Associate editor, Jeffrey Bland, PhD, continues his thoughtful commentaries on how personalization and improving physiological function are fundamental to improving and restoring health. In this issue, he dives deeply into the foundational concepts of functional medicine and systems biology.
Regular columnist John Weeks provides us a very interesting overview of the history of the integrative medicine movement. I think the emerging interest in nonpharmacological approaches to pain control is extremely important. Kudos to Richard J. Kitaeff, ND, LAC, who wrote for the first edition of the Textbook of Natural Medicine in 1985 a chapter on nonpharmacological pain control, which I believe was the first authoritative and comprehensive guidance for clinicians. Finally, congratulations to the NDs for achieving licensure in Pennsylvania!

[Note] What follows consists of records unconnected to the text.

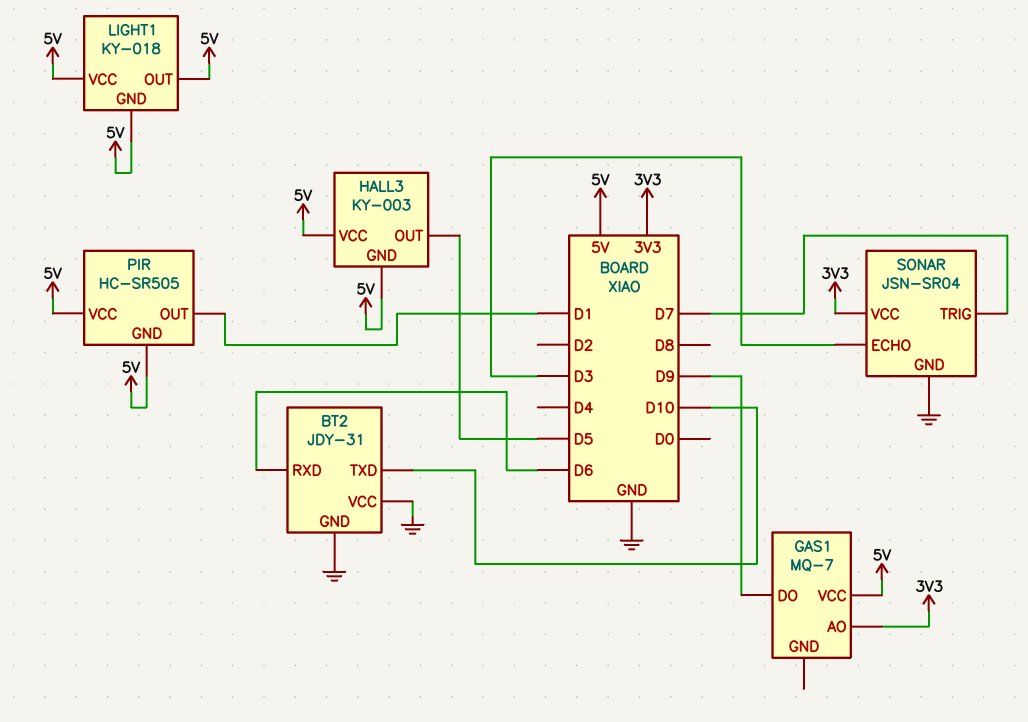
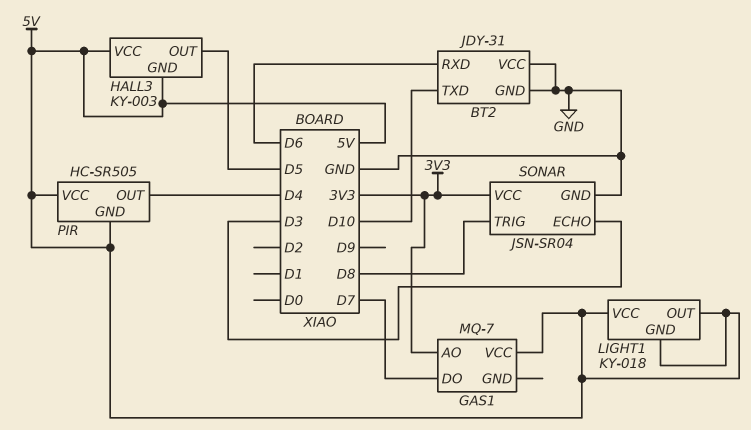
GAS1 pin DO: D9 -> D7
PIR pin OUT: D1 -> D4
SONAR pin TRIG: D7 -> D8

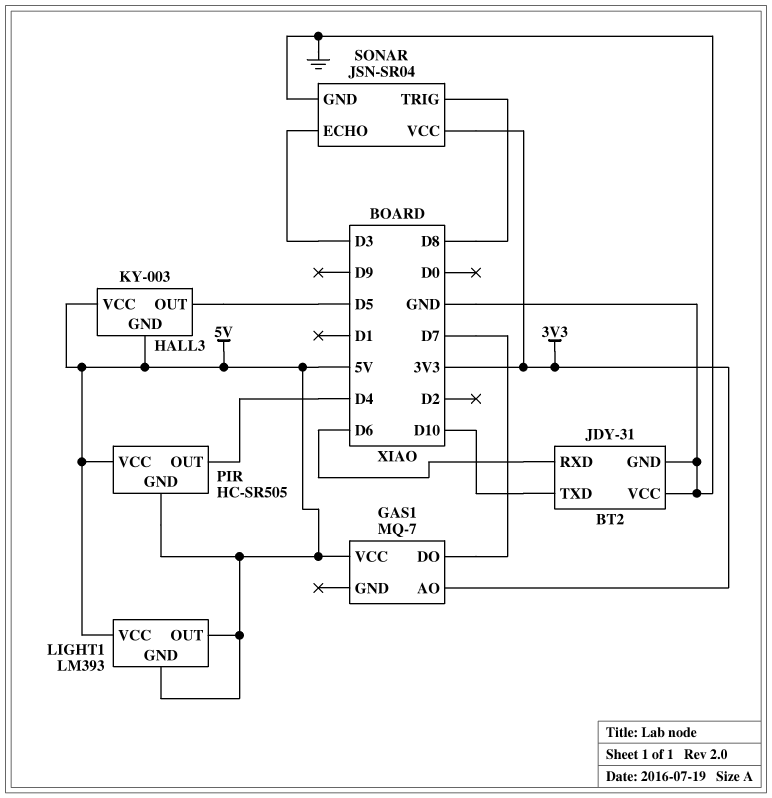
LIGHT1: KY-018 -> LM393

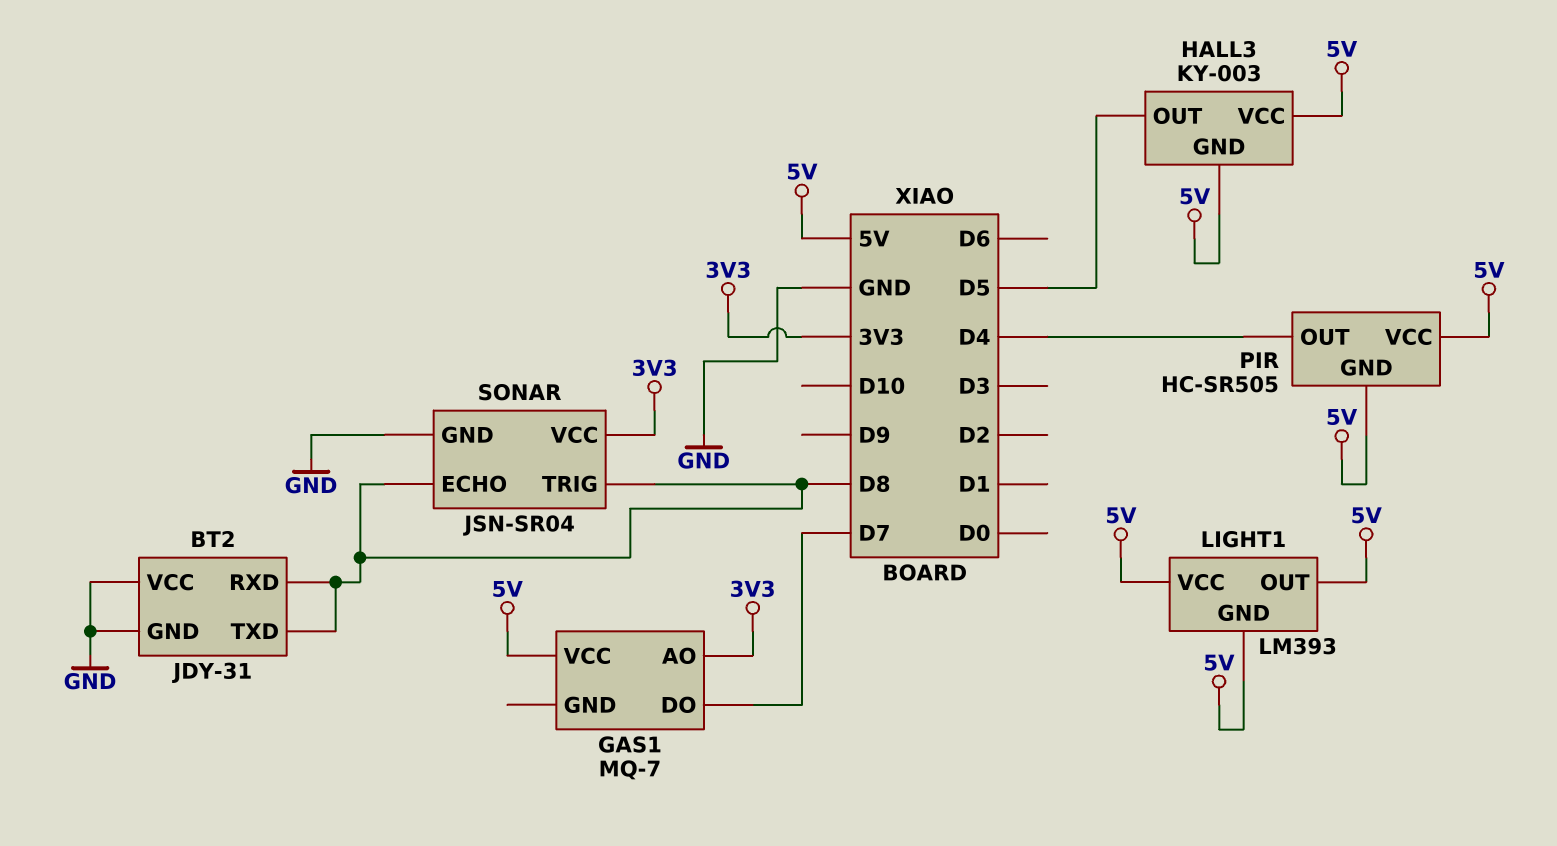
BT2 pin RXD: D6 -> D8
BT2 pin TXD: D10 -> D8
SONAR pin ECHO: D3 -> D8

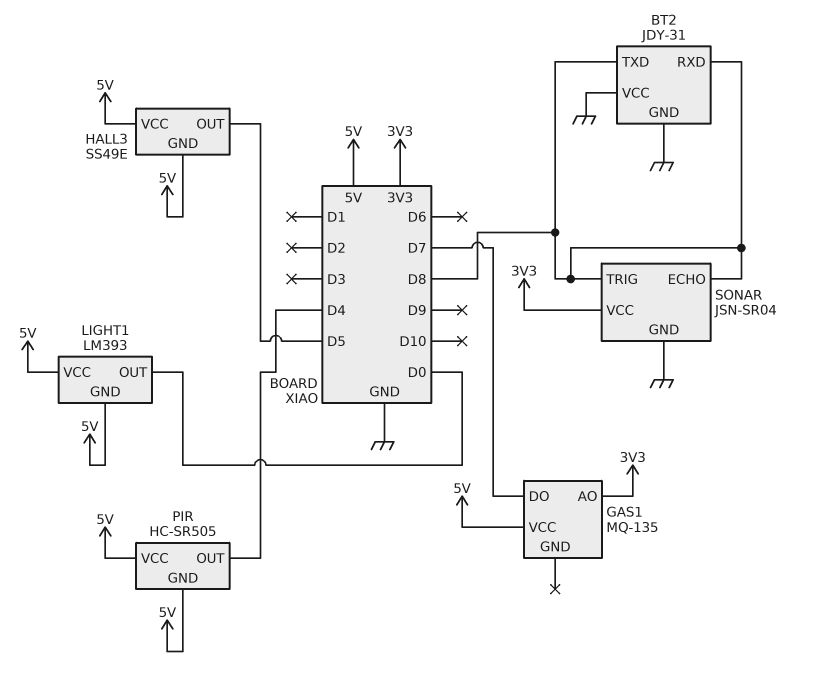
GAS1: MQ-7 -> MQ-135
HALL3: KY-003 -> SS49E
LIGHT1 pin OUT: 5V -> D0

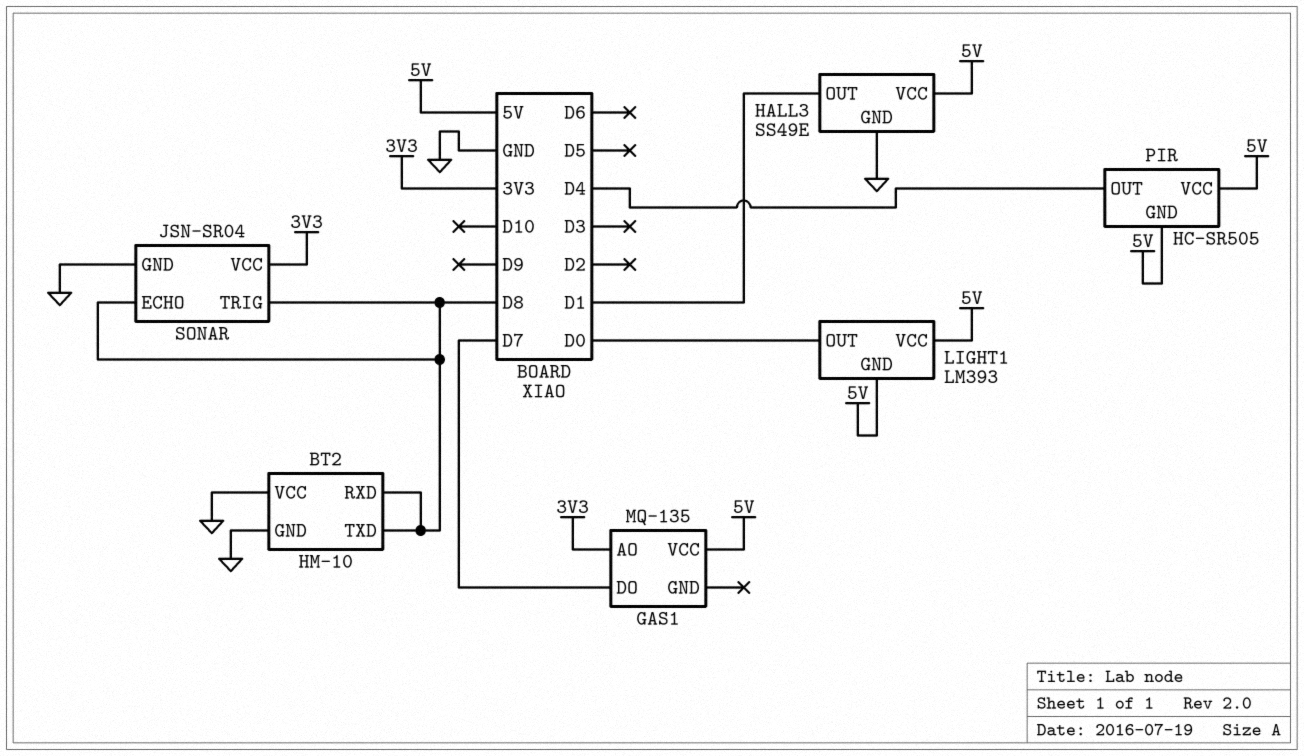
BT2: JDY-31 -> HM-10
HALL3 pin GND: 5V -> GND
HALL3 pin OUT: D5 -> D1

We present the third of the multipart series on probiotics written by masters of science nutrition graduates of Elizabeth A. Lipski, PhD: Keren E. Dolan, MS; Heather J. Finley, MS, RD; Cathleen M. Burns, MS, RD; Margaret G. Gasta, MS, RDN; Crystal Gossard, MS; Emily C. Parker, MS, RD; Jessica M. Pizano, MS; and Christy B. Williamson, MS. This one focuses on disease-specific probiotic strains, associated with cardio metabolic diseases and fatigue syndromes.

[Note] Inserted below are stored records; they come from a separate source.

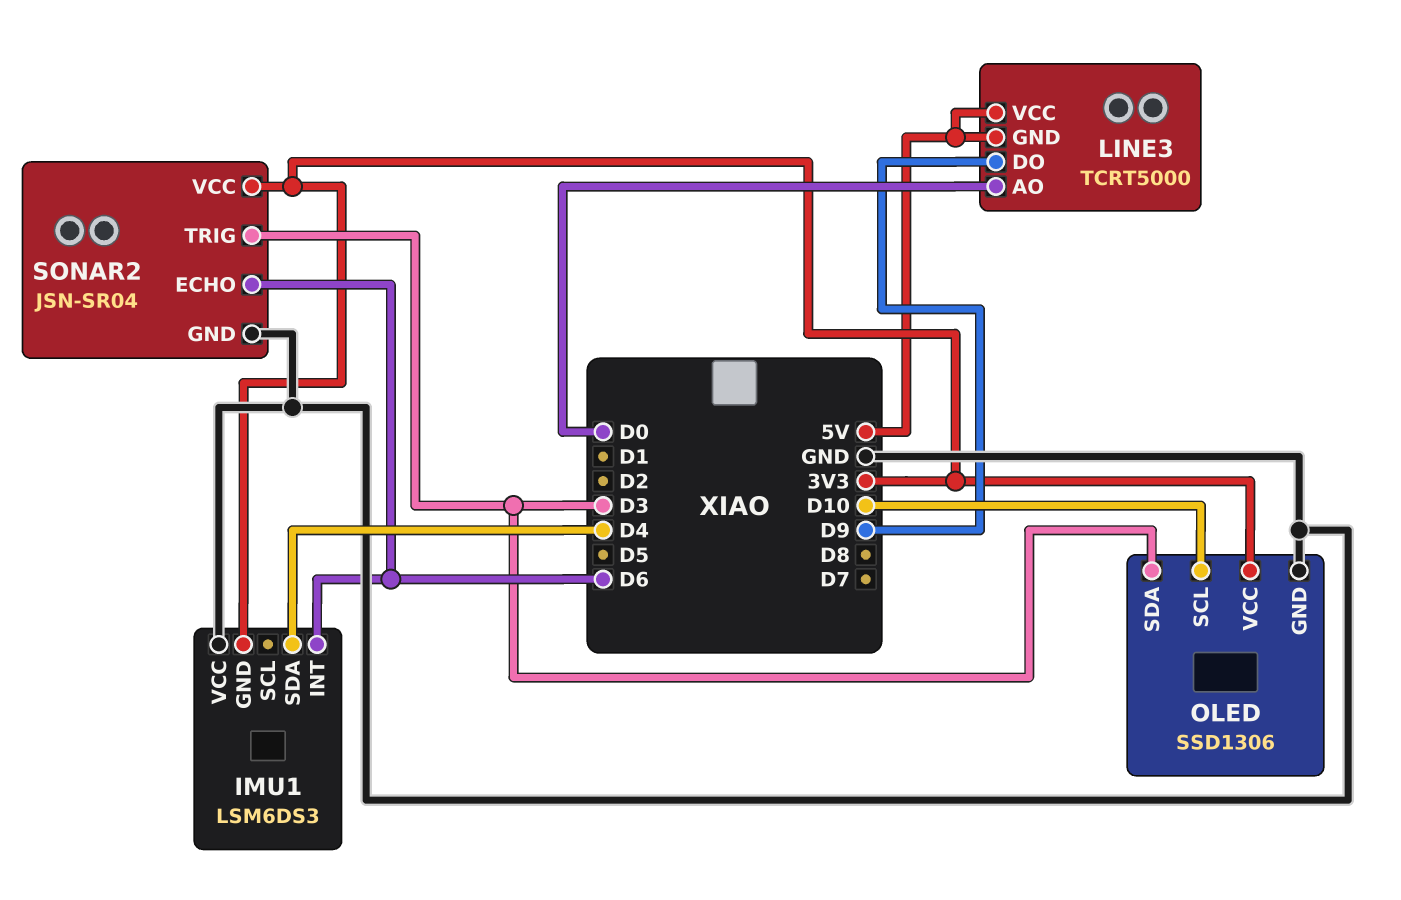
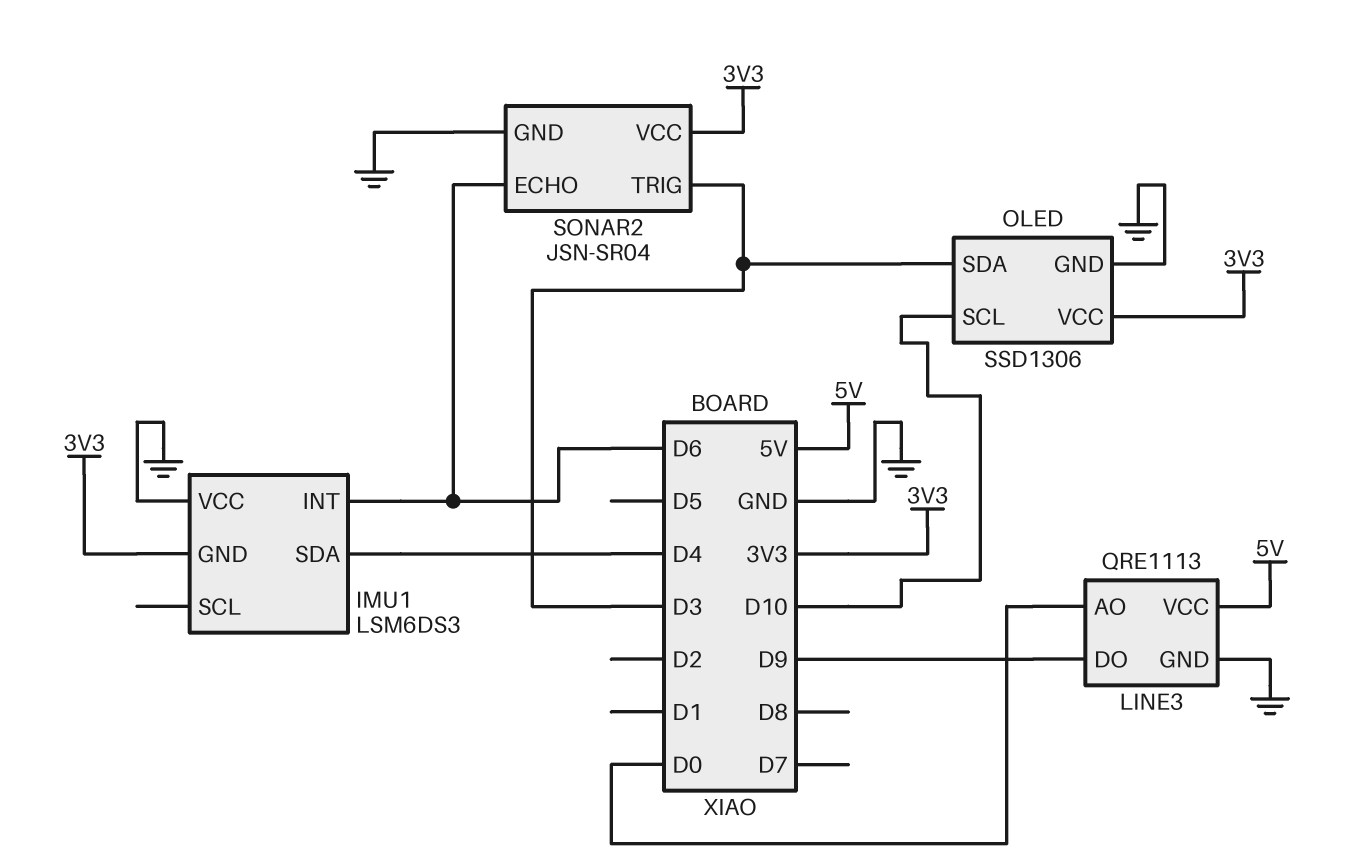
LINE3: TCRT5000 -> QRE1113
LINE3 pin GND: 5V -> GND

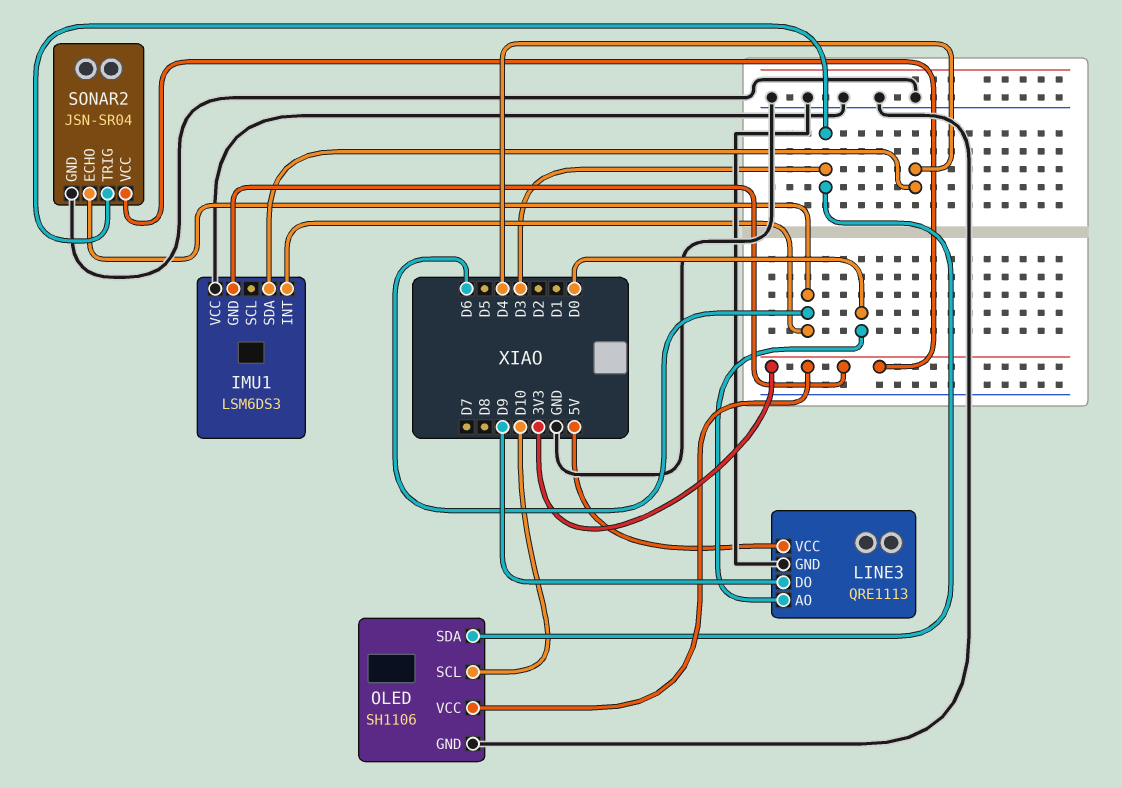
OLED: SSD1306 -> SH1106

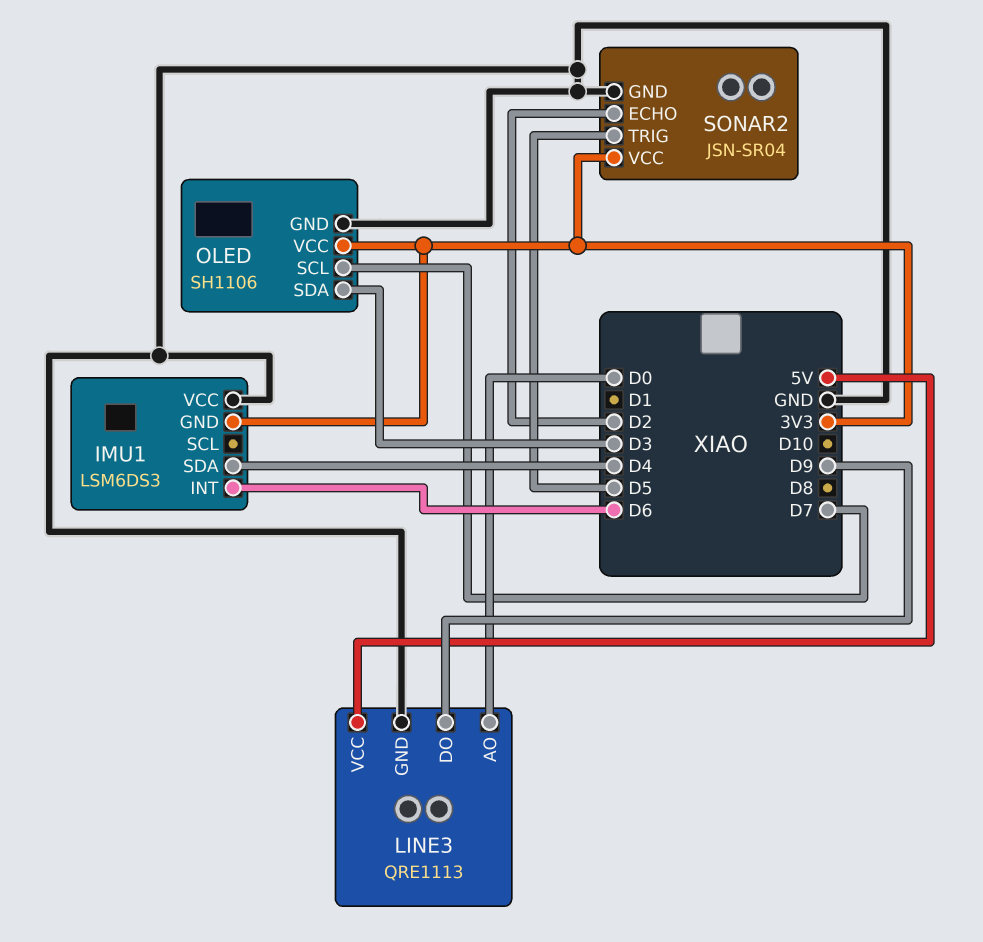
OLED pin SCL: D10 -> D7
SONAR2 pin ECHO: D6 -> D2
SONAR2 pin TRIG: D3 -> D5

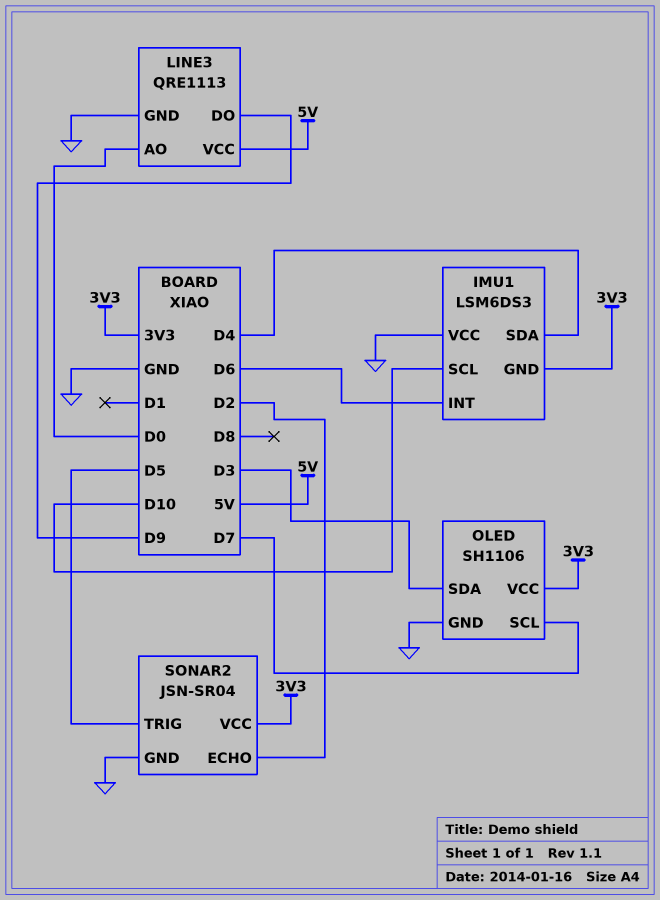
IMU1 pin SCL: none -> D10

Cristiana Paul, MS; and David M. Brady, ND, DC, CCN, DACBN, provide us an article evaluating the bioavailability and metabolic activity of various forms of vitamin B12 and how these interact with B12-related polymorphisms. I think this an excellent example of how genomics will help us better meet the needs of our unique patients.
With the help of associate editor, David Riley, MD, we are receiving a growing number of excellent case reports. This is to me very exciting as no matter how great we believe our philosophy and therapies, the bottom line is our ability to help real patients. This report by William Shaw, PhD, on the effect of glyphosates on neurological disorders and gut microbial disruption is fascinating.
The old adage, “History is written by the victors” (the origin of which is controversial) is certainly true in medicine. This is why the work of the Hecht Foundation is so important. For more than a decade now, the Rogers Prize has been recognizing key pioneers in Canada who courageously advanced this medicine. However, a biannual award simply does not provide adequate opportunity for the many deserving men and women. To address this challenge, the foundation created the Groundbreaker Award. In Courage Is Mandatory for These Groundbreakers, Kristin McCahon presents how the 5 awardees have helped transform medicine. I am honored to have been a member of the international jury of experts that selected the award recipients.
Associate editor, Bill Benda, MD’s BackTalk laments the loss of so many of our cultural icons the past year and what it means for the future. I must say I agree with him in many ways, though with quite different priorities and perspectives. Although the youths of our generation believed and fought for many great ideals, our actual results have not been what we were hoping for.